Recherche 15. Oktober 2021, von Nadja Ehrbar

Ein Heim wird zur Ersatzfamilie

Kultur

Fred Baillif gewinnt mit «La Mif» den Filmpreis der Zürcher Kirchen. Sein Sozialdrama zeigt eine Schicksalsgemeinschaft junger Frauen.

Der Genfer Regisseur Fred Baillif habe es geschafft, das Publikum in eine Welt mitzunehmen, «die wir im Alltag nicht sehen», sagte Lucie Bader. Die Filmdozentin hat die Jury präsidiert, die «La Mif» (umgangssprachlich für Familie) den mit 10 000 Franken dotierten Filmpreis der Zürcher Kirchen zugesprochen hat. Zwölf Filme aus der Reihe «Fokus: Schweiz, Österreich und Deutschland» standen am Zurich Film Festival zur Wahl. 

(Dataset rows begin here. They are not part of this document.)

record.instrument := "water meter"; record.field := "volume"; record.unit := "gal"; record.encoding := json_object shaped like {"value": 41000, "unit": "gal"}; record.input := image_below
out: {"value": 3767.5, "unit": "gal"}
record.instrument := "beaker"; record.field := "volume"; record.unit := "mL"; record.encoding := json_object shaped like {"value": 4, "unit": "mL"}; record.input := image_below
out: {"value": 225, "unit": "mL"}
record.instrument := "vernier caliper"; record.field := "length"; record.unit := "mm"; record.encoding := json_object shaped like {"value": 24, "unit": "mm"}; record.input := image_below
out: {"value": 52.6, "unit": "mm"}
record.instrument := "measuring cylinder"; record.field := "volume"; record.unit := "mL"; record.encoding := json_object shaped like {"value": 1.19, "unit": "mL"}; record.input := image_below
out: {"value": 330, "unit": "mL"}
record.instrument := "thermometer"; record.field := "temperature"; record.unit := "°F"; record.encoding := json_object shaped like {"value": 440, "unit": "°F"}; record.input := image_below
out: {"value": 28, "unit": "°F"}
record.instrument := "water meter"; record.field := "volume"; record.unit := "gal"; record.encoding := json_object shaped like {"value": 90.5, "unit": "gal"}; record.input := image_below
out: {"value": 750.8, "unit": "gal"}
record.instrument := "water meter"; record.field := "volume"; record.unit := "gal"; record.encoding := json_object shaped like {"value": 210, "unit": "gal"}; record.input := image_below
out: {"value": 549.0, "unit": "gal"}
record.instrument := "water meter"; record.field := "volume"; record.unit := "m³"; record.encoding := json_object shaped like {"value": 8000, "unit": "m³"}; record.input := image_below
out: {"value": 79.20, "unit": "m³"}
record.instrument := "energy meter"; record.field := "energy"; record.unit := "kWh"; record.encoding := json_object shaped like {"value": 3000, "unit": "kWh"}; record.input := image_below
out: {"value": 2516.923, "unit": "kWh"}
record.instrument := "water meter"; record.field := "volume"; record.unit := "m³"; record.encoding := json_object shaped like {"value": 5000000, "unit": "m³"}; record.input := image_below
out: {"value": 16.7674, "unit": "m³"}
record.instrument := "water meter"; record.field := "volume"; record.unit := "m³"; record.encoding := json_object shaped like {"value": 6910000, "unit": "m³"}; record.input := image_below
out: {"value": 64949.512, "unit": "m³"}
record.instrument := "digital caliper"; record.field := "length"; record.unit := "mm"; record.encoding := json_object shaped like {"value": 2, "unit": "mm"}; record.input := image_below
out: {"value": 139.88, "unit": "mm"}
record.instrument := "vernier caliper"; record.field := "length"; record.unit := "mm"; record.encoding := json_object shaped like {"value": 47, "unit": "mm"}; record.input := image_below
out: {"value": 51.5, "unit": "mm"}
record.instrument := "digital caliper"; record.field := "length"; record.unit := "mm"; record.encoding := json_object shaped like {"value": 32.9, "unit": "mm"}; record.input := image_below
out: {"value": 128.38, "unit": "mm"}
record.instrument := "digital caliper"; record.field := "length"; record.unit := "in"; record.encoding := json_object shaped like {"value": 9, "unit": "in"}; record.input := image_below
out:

Der 48-jährige Baillif zeigt in seinem Sozialdrama, wie sieben junge Frauen in einem Mädchenheim zur Schicksalsgemeinschaft werden. In Einzelporträts, die wie ein roter Faden durch die Geschichte führen, zeichnet er ihren Lebens- und Leidensweg nach, in dem auch sexueller Missbrauch vorkommt. Am meisten gelitten haben die Frauen unter dem Schweigen jener, die von den Missbräuchen wussten, aber nichts sagten. Das Heim wird zur Ersatz-familie. Es bietet Schutz und Geborgenheit, doch Konflikte sind natürlich ebenso unvermeidlich. 

Die emotionale Ehrlichkeit habe die Jury berührt, sagte Medien- und Religionswissenschaftlerin Marie-Therese Mäder in ihrer Laudatio. «Der Film gibt den Frauen Sichtbarkeit und hebt die Wichtigkeit solcher Institutionen in unserer Gesellschaft hervor.»

Beeindruckt hat mich das Bild von Gemeinschaft, das dieser Film zeichnet.
Andrea Marco Bianca, Kirchenrat

Für Kirchenrat und Jurymitglied Andrea Marco Bianca muss ein Film einen Bezug zu christlichen Werten herstellen, damit er in den Augen der Kirchen einen Preis verdient hat. «Beeindruckt hat mich das Bild von Gemeinschaft, das dieser Film zeichnet», sagt er. Auch eine solche «Familie» sei eine Keimzelle der Gesellschaft. Und für eine Gemeinschaft zu sorgen, sei ein wichtiger christlicher Wert. 

Der Film fordere die Kirchen zudem dazu auf, sich zu überlegen, was für eine Institution sie sein wollten. Es gehe nicht nur darum, von der hohen Kanzel zu predigen, sondern eben auch, hinzuschauen, zuzuhören und Anteil zu nehmen.

Schritt aus dem Schatten

Es ist das fünfte Mal, dass die Kirchen den Preis verliehen haben. Statt mehrere kleine Filmprojekte im Verborgenen zu unterstützen, entschieden sie 2017, sich auf dem grünen Teppich zu präsentieren. Diese Präsenz bleibe wichtig, sagt Bianca: «Je mehr die Leute davon erfahren, desto besser.»  

Den bisher prämierten Spielfilmen wie etwa «Sami, Joe und ich» von Karin Heberlein oder «Blue My Mind» von Lisa Brühlmann gelinge nämlich das, worum es der Kirche gehe: Werte zu vermitteln. In «La Mif» zeigt sich dies für Bianca in den Szenen, in denen sich zwei zuerst streiten, sich danach in den Arm neh-men, einander verzeihen. 

Je 70 000 Franken lassen sich die beiden Landeskirchen die Verleihung kosten. «Wenn der Film bei den Zuschauern etwas auslöst und sie das weitererzählen, haben wir schon viel erreicht», ist Kirchenrat Bianca überzeugt.